• _PROMPT_:
Below are the entries. Transcribe exactly the lines from the one with "47: (971, 721)" through the one with "74: (966, 716)", ends included, and leave out all others.

• _Pixel coordinate tracking data_:

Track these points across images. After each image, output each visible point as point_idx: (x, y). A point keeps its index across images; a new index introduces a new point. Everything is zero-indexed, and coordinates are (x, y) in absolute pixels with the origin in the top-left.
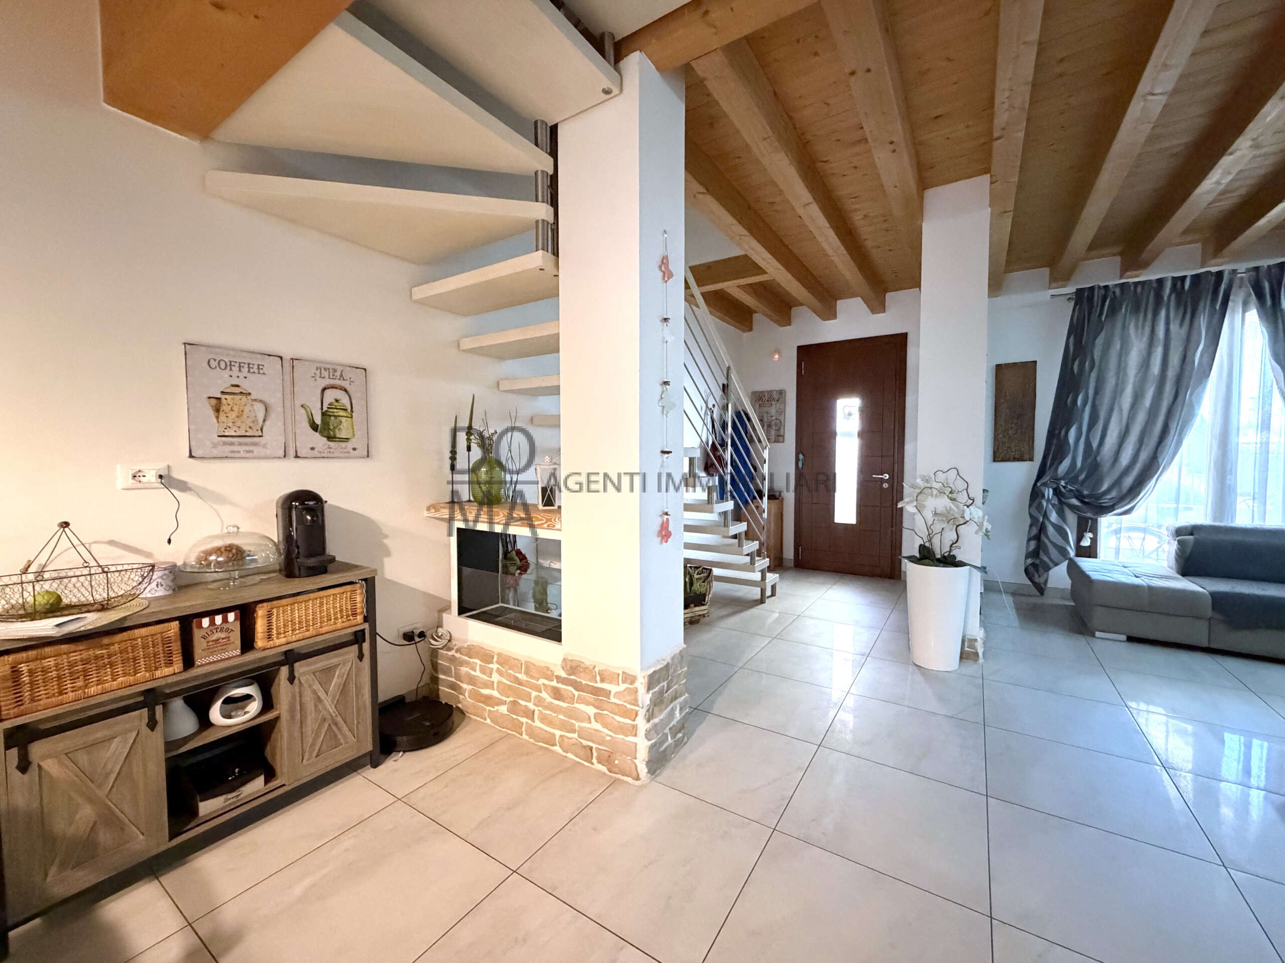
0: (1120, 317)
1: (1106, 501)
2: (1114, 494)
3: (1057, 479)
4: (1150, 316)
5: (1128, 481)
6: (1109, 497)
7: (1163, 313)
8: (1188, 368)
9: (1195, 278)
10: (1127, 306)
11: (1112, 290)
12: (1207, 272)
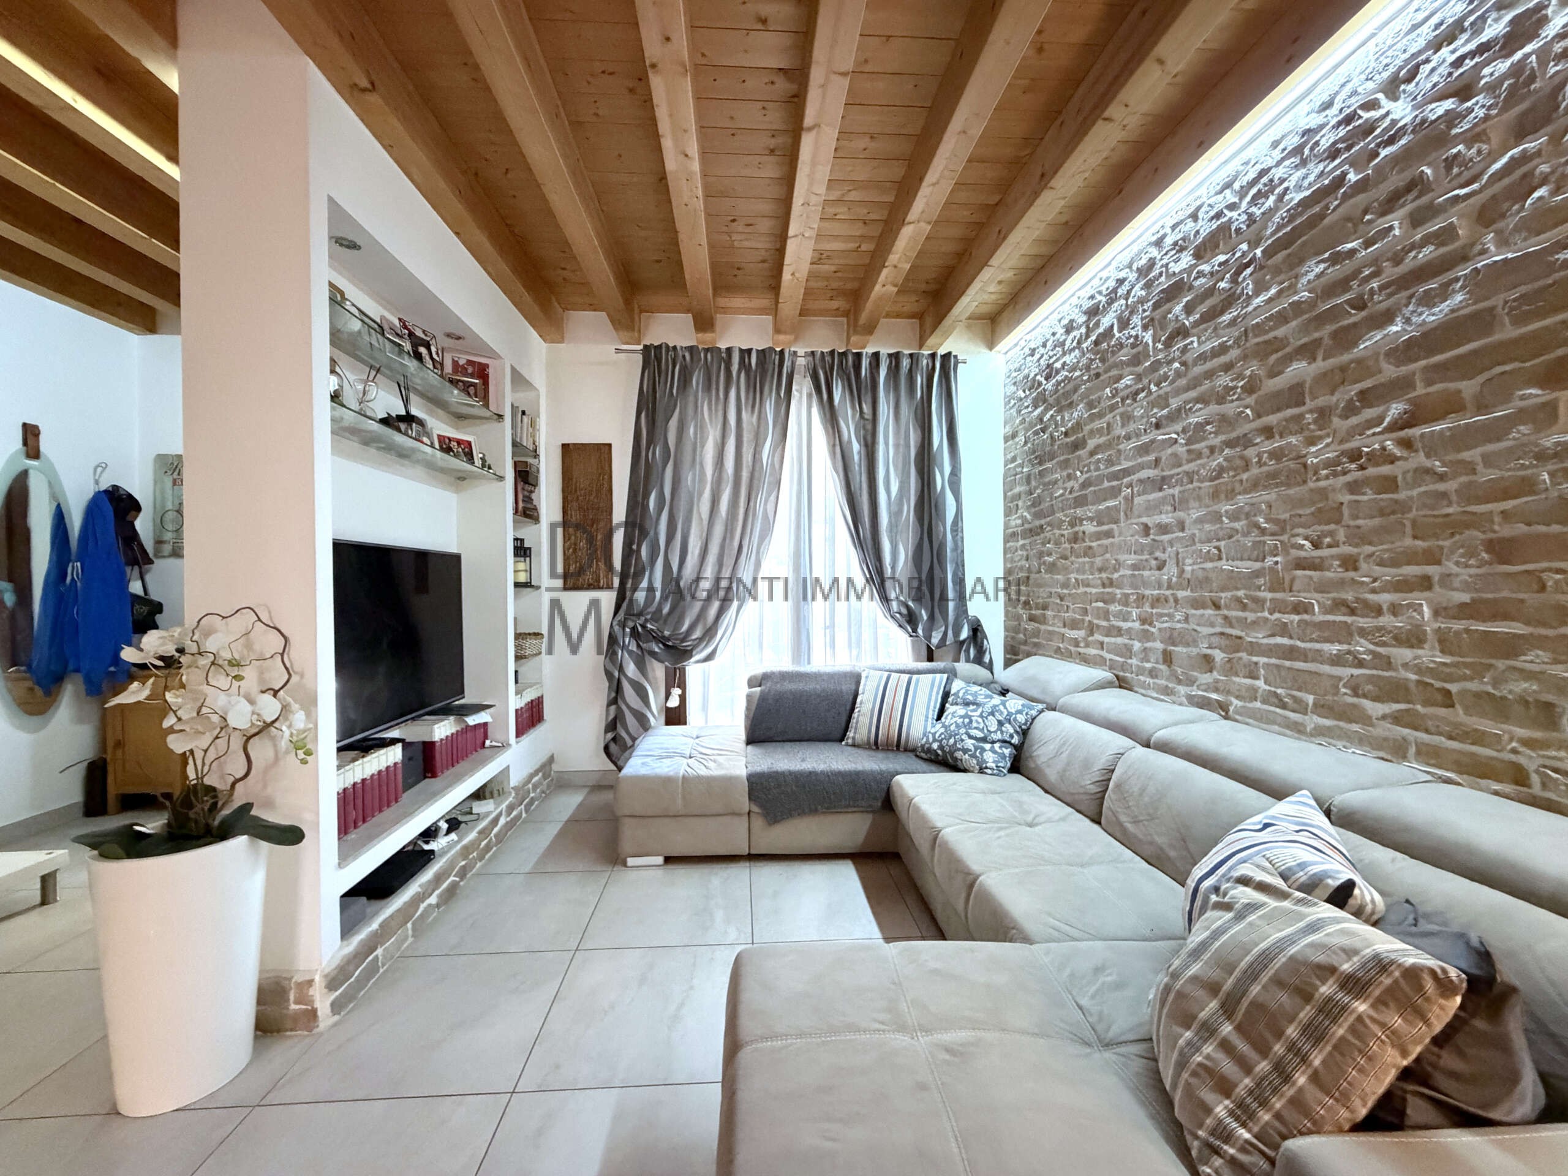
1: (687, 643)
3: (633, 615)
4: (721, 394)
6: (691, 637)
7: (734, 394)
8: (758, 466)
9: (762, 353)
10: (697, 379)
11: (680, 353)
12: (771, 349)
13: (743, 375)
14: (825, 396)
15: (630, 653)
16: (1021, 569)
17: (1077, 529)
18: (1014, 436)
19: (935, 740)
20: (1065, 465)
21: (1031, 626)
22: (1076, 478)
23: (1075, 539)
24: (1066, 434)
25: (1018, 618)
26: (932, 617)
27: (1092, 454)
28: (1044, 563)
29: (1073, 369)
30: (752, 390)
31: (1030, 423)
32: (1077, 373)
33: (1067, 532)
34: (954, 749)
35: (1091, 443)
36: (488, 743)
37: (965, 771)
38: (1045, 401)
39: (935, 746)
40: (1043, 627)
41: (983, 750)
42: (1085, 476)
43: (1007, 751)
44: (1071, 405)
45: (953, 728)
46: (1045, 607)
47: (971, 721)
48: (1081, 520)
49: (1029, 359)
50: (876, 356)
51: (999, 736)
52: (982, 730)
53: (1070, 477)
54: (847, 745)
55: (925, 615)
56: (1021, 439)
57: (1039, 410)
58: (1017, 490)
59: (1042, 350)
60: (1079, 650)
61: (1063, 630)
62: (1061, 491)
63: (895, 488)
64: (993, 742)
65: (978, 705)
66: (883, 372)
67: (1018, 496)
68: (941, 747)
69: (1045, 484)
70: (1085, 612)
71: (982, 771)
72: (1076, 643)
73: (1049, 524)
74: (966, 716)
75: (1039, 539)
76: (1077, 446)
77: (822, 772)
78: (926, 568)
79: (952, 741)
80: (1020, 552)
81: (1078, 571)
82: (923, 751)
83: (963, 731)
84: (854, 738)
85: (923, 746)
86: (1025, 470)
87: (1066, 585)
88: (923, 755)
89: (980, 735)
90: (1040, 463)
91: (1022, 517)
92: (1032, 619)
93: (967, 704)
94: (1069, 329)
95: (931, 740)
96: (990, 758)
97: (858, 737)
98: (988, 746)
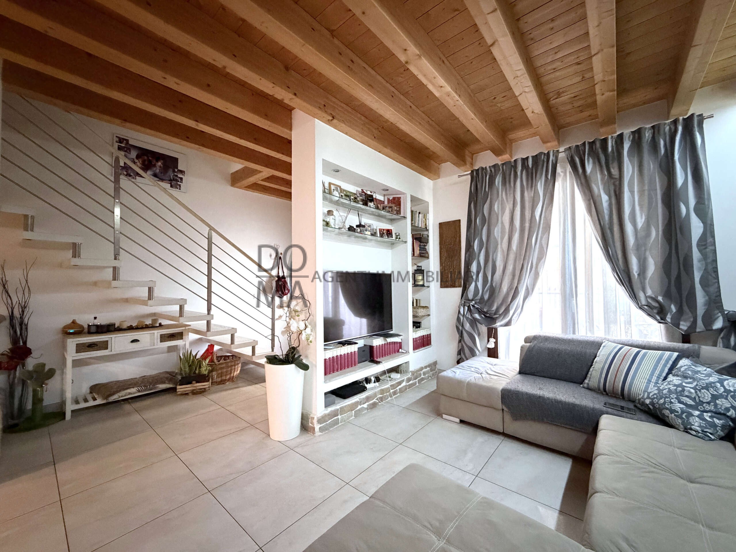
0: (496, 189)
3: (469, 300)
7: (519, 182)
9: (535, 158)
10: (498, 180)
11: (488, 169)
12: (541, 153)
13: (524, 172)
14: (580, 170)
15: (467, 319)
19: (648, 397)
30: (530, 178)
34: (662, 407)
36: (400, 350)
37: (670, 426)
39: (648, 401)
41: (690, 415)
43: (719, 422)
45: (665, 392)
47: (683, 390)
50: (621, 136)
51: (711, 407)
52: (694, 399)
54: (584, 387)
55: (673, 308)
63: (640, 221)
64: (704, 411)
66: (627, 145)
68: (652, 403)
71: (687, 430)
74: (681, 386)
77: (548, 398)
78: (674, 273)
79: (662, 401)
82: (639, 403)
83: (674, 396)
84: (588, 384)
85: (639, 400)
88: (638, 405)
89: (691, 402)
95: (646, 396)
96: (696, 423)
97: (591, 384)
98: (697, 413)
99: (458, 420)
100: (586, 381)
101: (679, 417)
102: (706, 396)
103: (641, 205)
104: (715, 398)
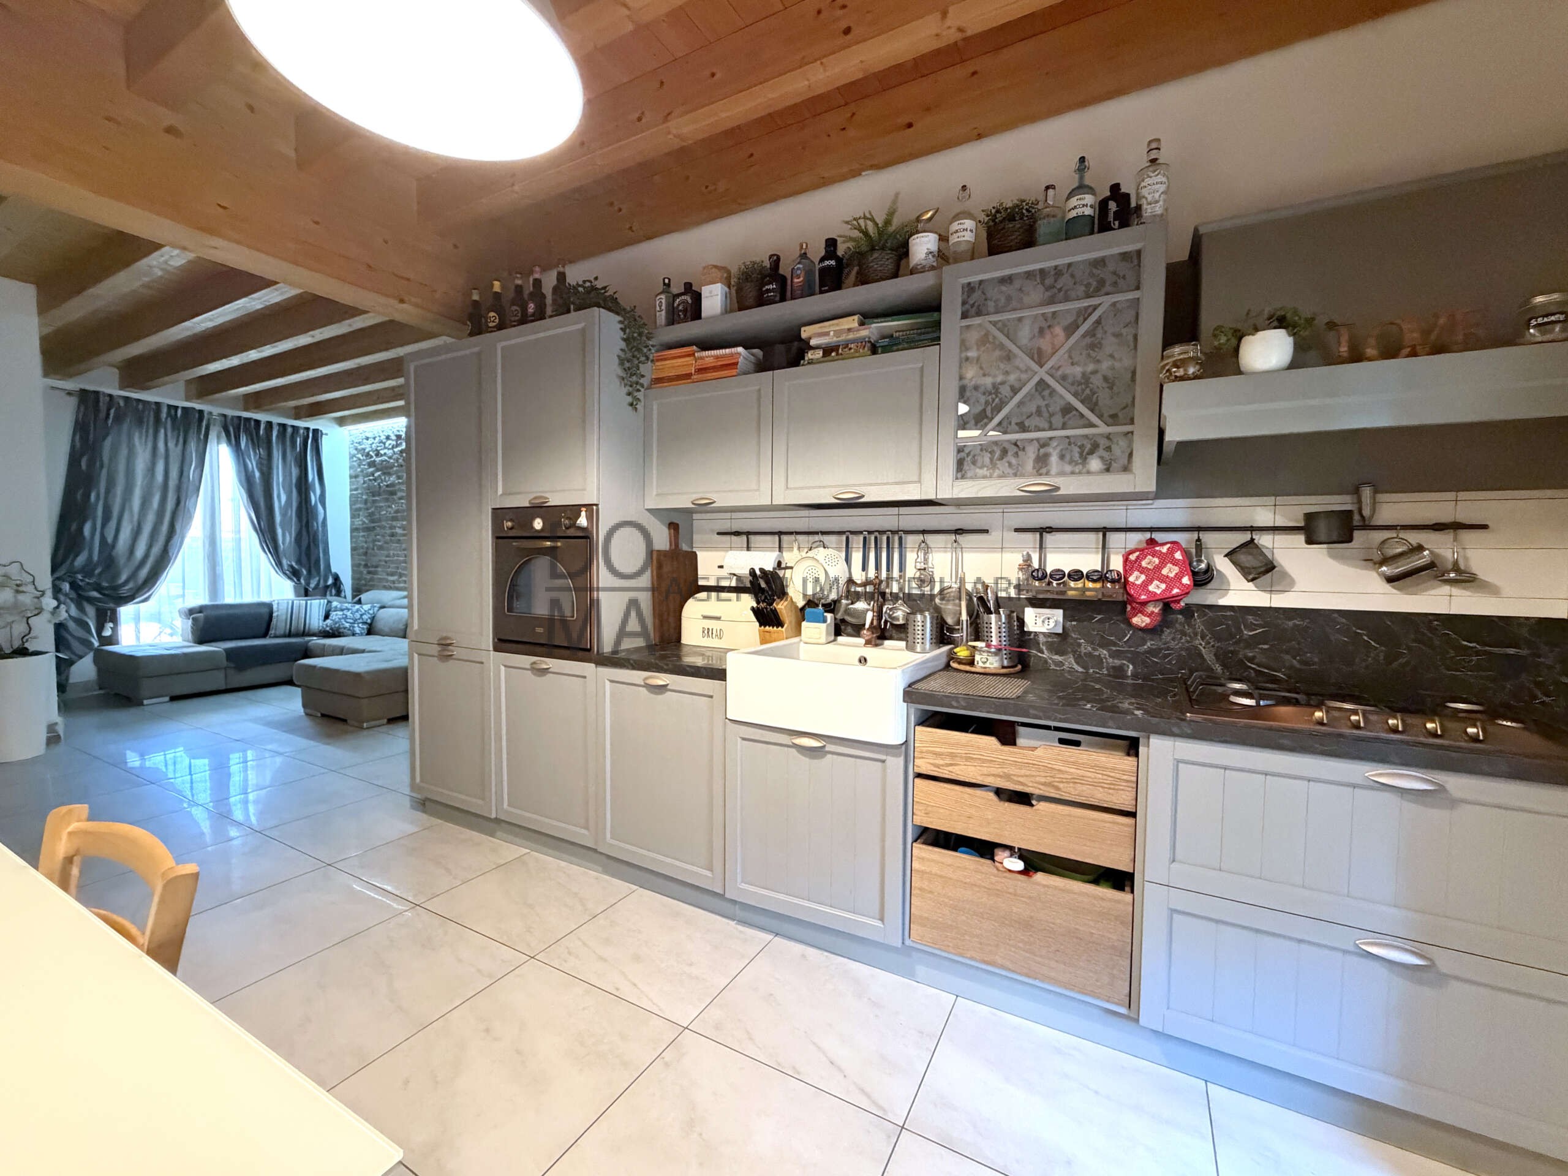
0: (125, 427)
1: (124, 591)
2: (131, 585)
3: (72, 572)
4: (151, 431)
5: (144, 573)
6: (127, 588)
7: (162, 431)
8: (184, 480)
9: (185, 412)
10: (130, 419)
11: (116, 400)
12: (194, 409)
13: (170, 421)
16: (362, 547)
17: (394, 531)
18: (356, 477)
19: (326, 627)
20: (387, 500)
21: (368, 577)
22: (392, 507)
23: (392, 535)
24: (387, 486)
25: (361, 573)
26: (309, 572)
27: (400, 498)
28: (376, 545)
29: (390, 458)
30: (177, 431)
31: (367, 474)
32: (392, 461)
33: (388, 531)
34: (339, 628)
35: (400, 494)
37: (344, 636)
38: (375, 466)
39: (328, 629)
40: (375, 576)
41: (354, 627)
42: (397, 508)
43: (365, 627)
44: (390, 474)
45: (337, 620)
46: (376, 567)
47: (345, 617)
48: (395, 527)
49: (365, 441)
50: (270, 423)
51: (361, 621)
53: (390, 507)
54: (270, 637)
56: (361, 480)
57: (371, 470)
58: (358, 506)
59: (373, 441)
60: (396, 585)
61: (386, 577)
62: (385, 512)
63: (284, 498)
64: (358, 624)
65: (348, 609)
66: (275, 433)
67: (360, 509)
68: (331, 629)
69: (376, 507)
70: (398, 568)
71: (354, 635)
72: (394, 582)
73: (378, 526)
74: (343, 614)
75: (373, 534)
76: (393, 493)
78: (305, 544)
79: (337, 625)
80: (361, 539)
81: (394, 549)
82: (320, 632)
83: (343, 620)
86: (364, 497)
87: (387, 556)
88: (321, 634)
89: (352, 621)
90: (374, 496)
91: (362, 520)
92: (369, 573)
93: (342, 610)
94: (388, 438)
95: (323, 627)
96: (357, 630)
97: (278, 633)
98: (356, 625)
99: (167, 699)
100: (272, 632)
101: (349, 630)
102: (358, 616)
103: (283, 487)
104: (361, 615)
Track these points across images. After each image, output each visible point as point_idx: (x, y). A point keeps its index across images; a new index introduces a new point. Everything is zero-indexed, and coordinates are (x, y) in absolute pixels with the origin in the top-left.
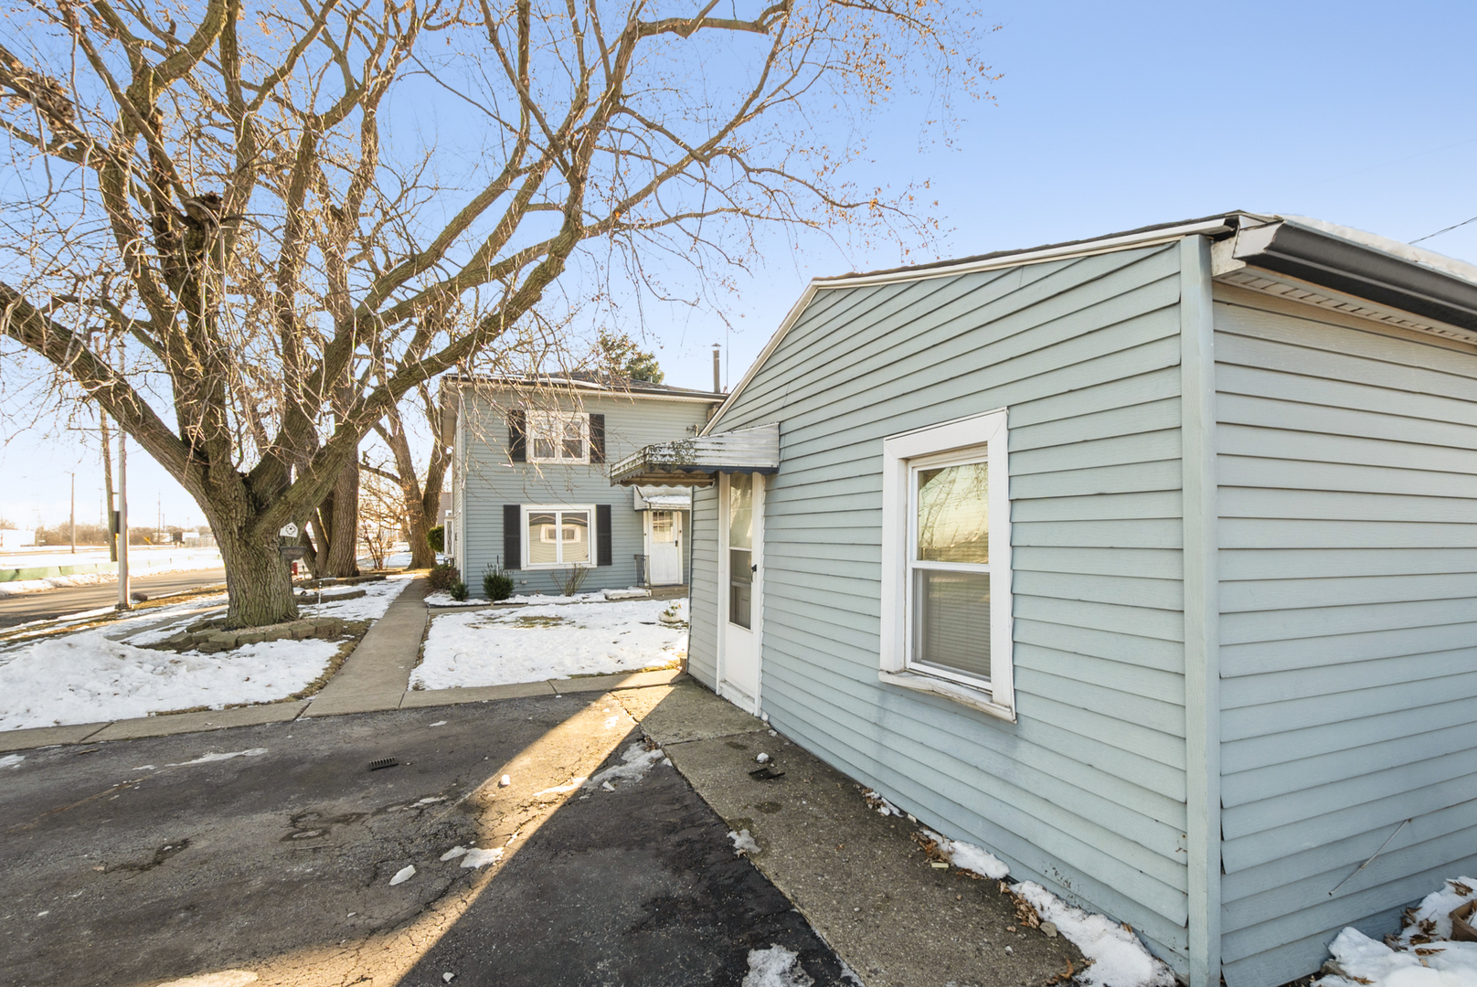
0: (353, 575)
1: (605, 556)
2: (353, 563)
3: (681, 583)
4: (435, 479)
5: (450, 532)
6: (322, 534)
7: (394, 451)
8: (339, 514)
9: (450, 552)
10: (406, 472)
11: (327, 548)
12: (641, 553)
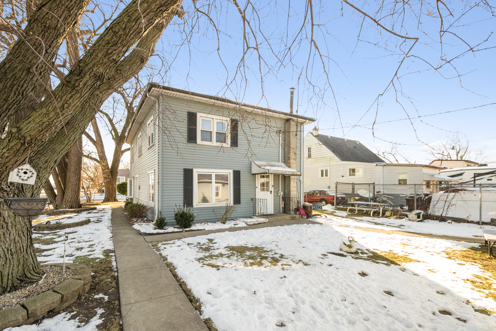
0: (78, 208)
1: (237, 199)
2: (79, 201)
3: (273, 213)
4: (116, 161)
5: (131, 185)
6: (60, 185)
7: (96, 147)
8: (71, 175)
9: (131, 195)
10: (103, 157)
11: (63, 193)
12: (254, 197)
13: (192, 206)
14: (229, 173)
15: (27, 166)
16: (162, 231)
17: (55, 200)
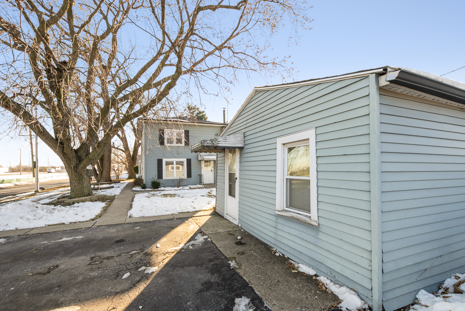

• _EXERCISE OUTPUT_:
47: (971, 721)
48: (1081, 520)
49: (1029, 359)
50: (876, 356)
51: (999, 736)
52: (982, 730)
53: (1070, 477)
54: (847, 745)
55: (925, 615)
56: (1021, 439)
57: (1039, 410)
58: (1017, 490)
59: (1042, 350)
60: (1079, 650)
61: (1063, 630)
62: (1061, 491)
63: (895, 488)
64: (993, 742)
65: (978, 705)
66: (883, 372)
67: (1018, 496)
68: (941, 747)
69: (1045, 484)
70: (1085, 612)
71: (982, 771)
72: (1076, 643)
73: (1049, 524)
74: (966, 716)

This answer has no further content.